[Haskell-beginners] Simplifying code

[Daniel Fischer]

Am Dienstag 09 Februar 2010 23:07:55 schrieb Patrick LeBoutillier:
> Daniel,
>
> > Sure. If you don't mind that the mutations come in a different order,
> > one thing that works wonders is "sequence",
> >
> > sequence :: Monad m => [m a] -> m [a]
> >
> > In particular, for m = [], sequence :: [[a]] -> [[a]]. Then, knowing
> > what sequence does, we can write
> >
> > import Control.Monad (sequence)
> >
> > generateAll :: String -> [String]
> > generateAll word = sequence (map f word)
> >     where
> >     f c = case lookup c leat of
> >                Just r  -> [c,r]
> >                Nothing -> [c]
>
> That's very nice!

Thanks. But from a clean-code-higher-level perspective, it's even nicer 
with your

> -- Returns a list of possible characters for c
> mutateLetter :: Char -> [Char]
> mutateLetter c = c : (maybeToList $ lookup c leet)

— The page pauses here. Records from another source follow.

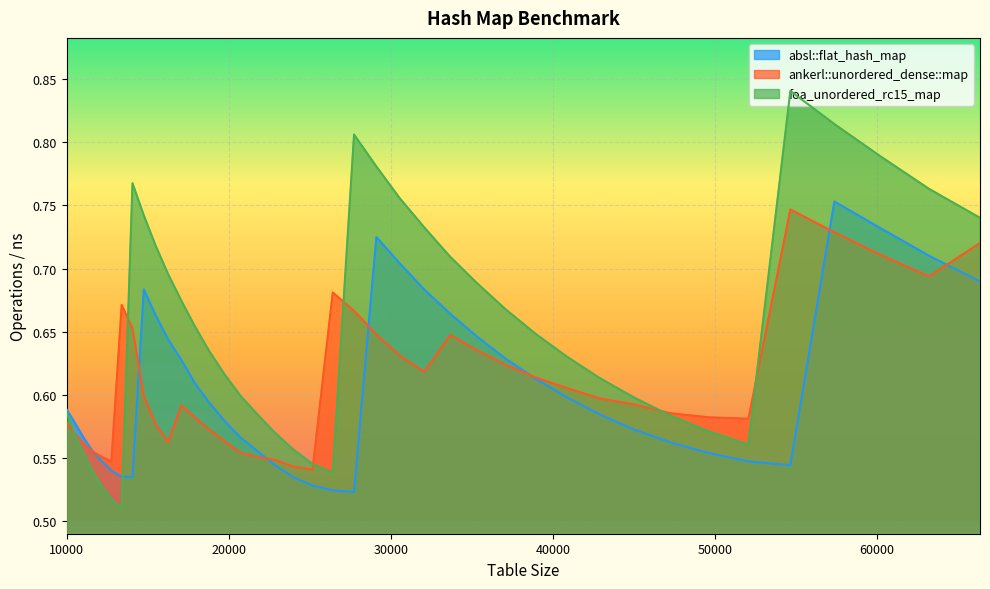

At which label is foa_unordered_rc15_map closest to 0?

13396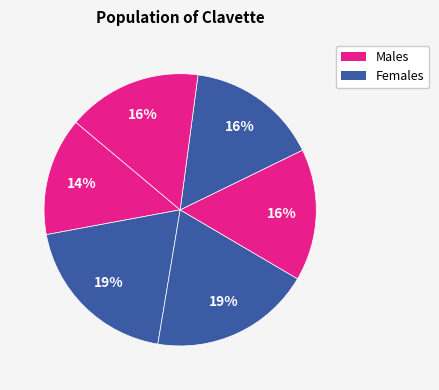

Count the number of slices in the pie.

6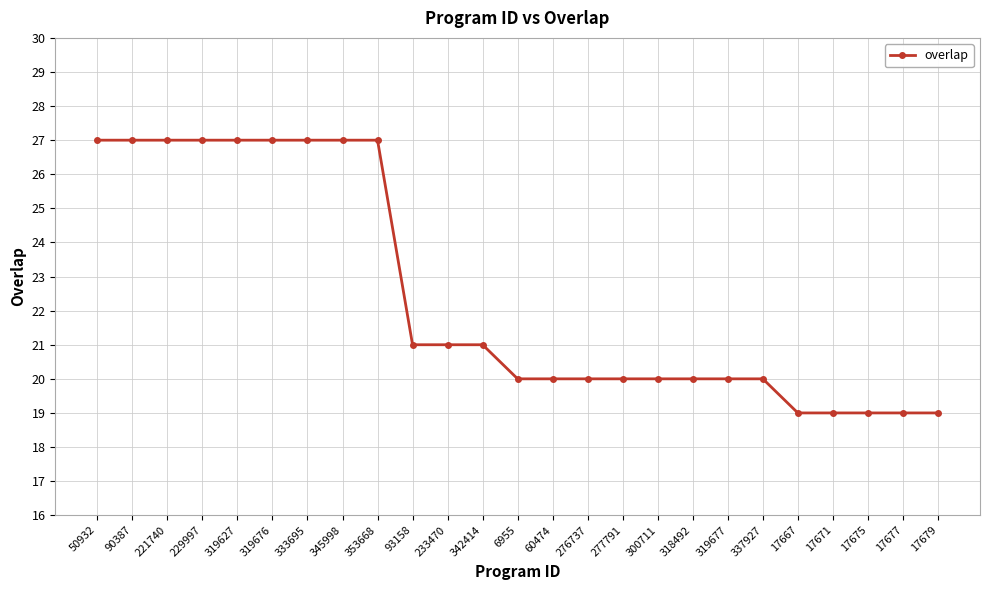

Where does the data first go above 20?

50932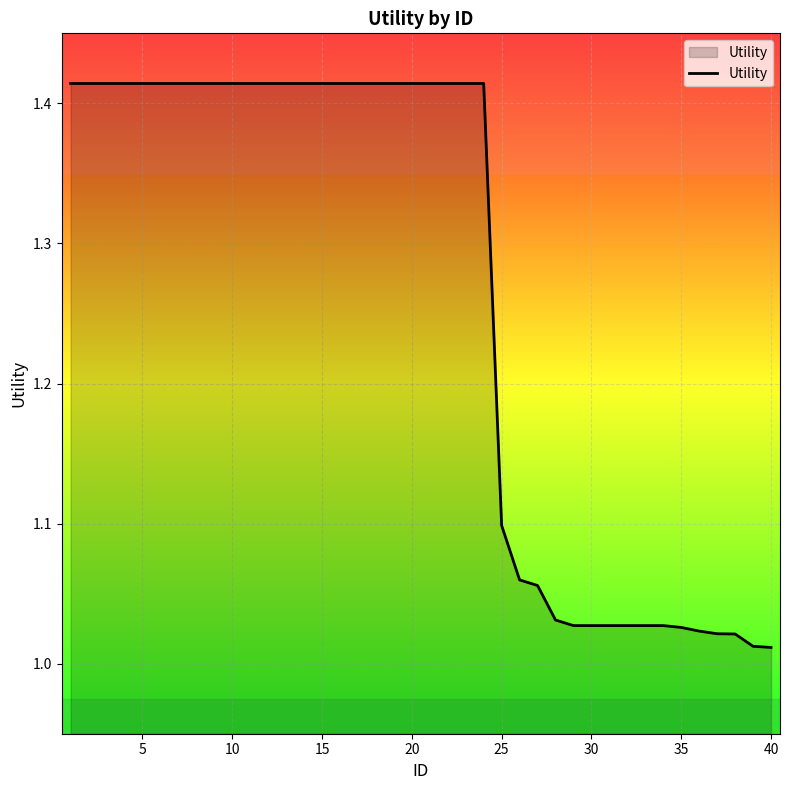

Does the chart have visible grid lines?

Yes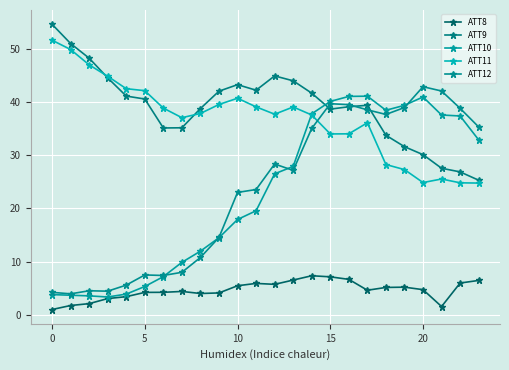

True or false: ATT8 and ATT12 intersect in this chart.

False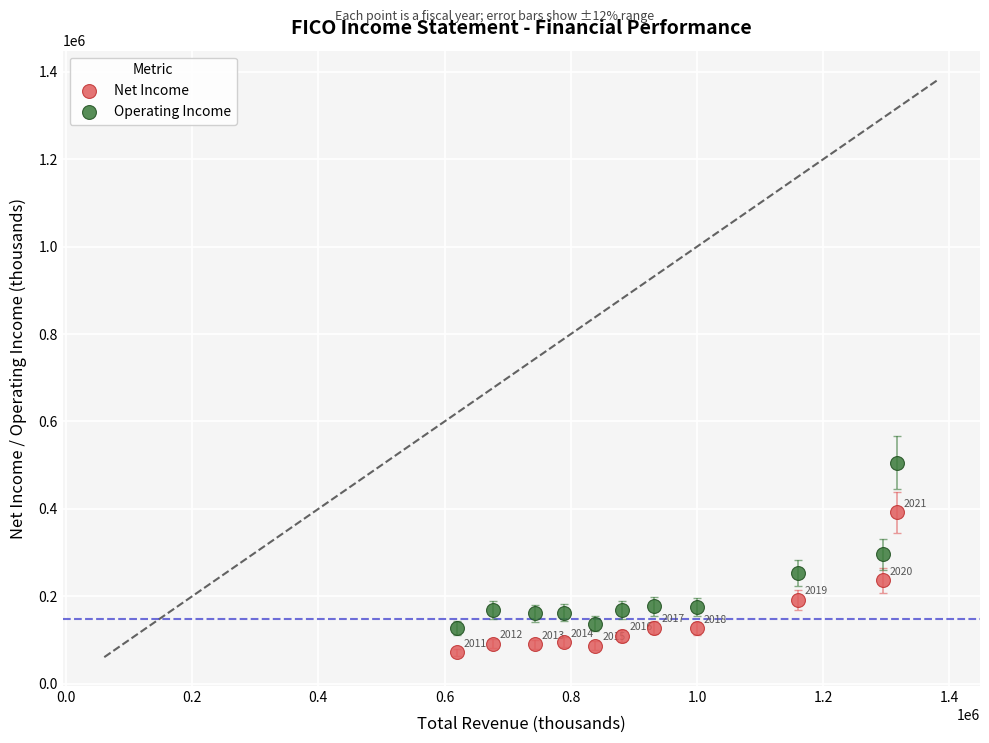

What is the X range (max minus min) for the scatter plot?

696800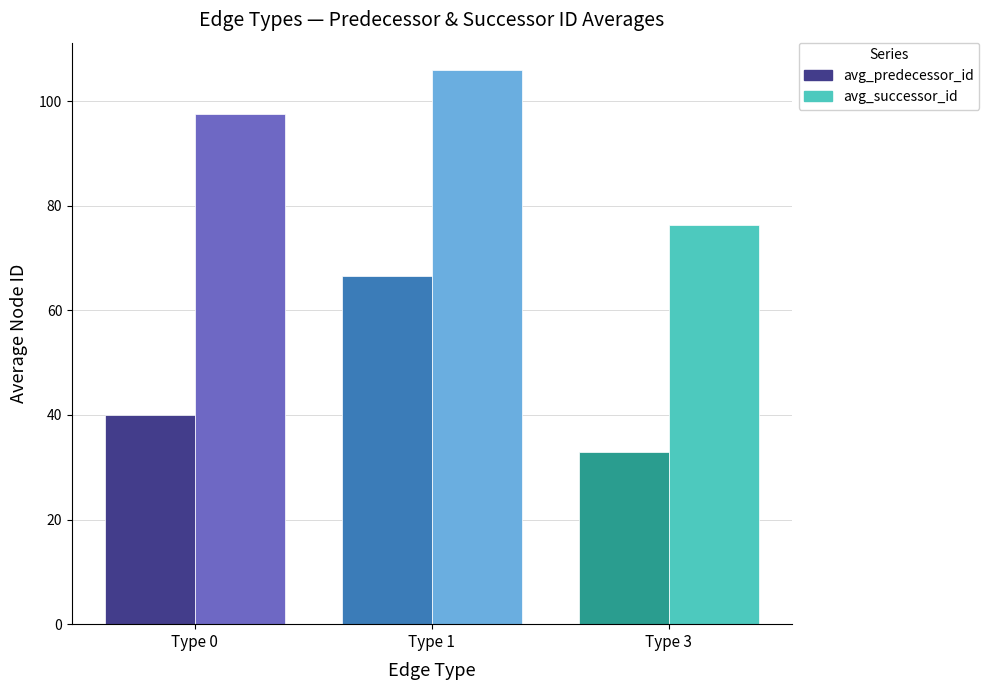

How many data points in avg_predecessor_id are less than 40?

1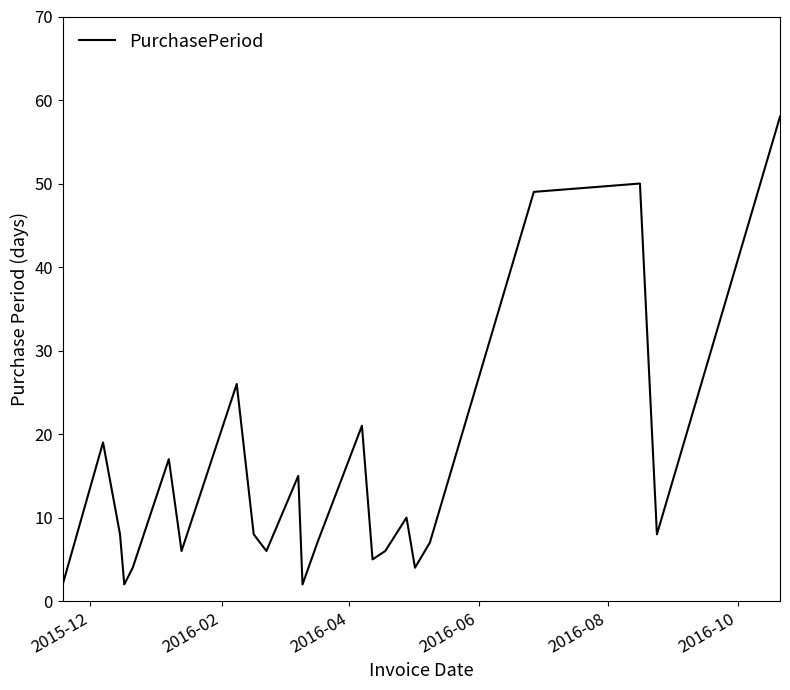

How many categories are shown in the chart?

23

(here is a point where it would be even nicer if lookup had the type

lookup :: (Eq a, MonadPlus m) => a -> [(a,b)] -> m b
). The performance-junkie in me would want to look at the core to make sure 
the maybeToList is eliminated by the compiler, though.

>
> One question though: In the docs sequence is described as:
>
>   "Evaluate each action in the sequence from left to right, and
> collect the results."
>
> How is one supposed to deduce what the behavior will be for the list
> monad (besides looking at the source)?

Given its polymorphic type

sequence :: Monad m => [m a] -> m [a]

, what can sequence do?

For
sequence []
, there's really only one possibility (not involving undefined/error), so
sequence [] = return []

Okay, that was the trivial part, now what can be done with nonempty lists?
It could ignore the input and return [] in any case, but that wouldn't be 
useful at all, so we can discard that possibility. What could be usefully 
done with

sequence (m1:ms) ?

It has to do something with m1 and something with ms, then combine the 
results to a list of [a], which it returns.
What can it do with m1? Since all that sequence knows about m1 is the type 
(Monad m => m a), it can't do anything but what's provided by that 
constraint. Basically, it can only put it on the left of a (>>=). There's 
on decision to be made, shall it be

sequence (m1:ms) = m1 >>= \x -> something with x and ms

or

something with ms >>= \xs -> (m1 >>= \x -> something with x and xs)
?
And what can it do with the tail of the list, ms? Why, sequence it of 
course.
So it's either

sequence (m1:ms) = m1 >>= \x -> (sequence ms >>= \xs -> return (fun x xs))
{-
sequence (m1:ms) = do
    x <- m1
    xs <- sequence ms
    return (fun x xs)
-}
or

sequence (m1:ms) = sequence ms >>= \xs -> (m1 >>= \x -> return (fun x xs))
{-
sequence (m1:ms) = do
    xs <- sequence ms
    x <- m1
    return (fun x xs)
-}

where

fun :: forall a. a -> [a] -> [a]

Now there's a lot of nonsense you could use for 'fun',

fun x xs = reverse (x:xs)
fun x xs = x:xs ++ [x,x,x]
fun x xs = front ++ x:back where (front,back) = splitAt 17 xs
...
, but the most prominent function of type forall a. a -> [a] -> [a] is the 
only one to be reasonably expected here, so

fun x xs = x : xs

and the only question that remains is in which order things are chained.
That is answered by the docs, left to right, so

sequence [] = return []
sequence (m1:ms) = m1 >>= \x -> sequence ms >>= \xs -> return (x:xs)
{-
sequence (m1:ms) = do
    x <- m1
    xs <- sequence ms
    return (x:xs)

sequence (m1:ms) = m1 >>= \x -> liftM (x :) (sequence ms)
-}
(or equivalent).
Now you need to know how (>>=) is defined for [], namely

ys >>= f = concatMap f ys.

The short answer is, you can't deduce it wihout knowing the Monad instance 
for [], and if you know that well enough to not be confused by "evaluate 
the action" (which takes time), it's fairly straightforward.

>
>
> Patrick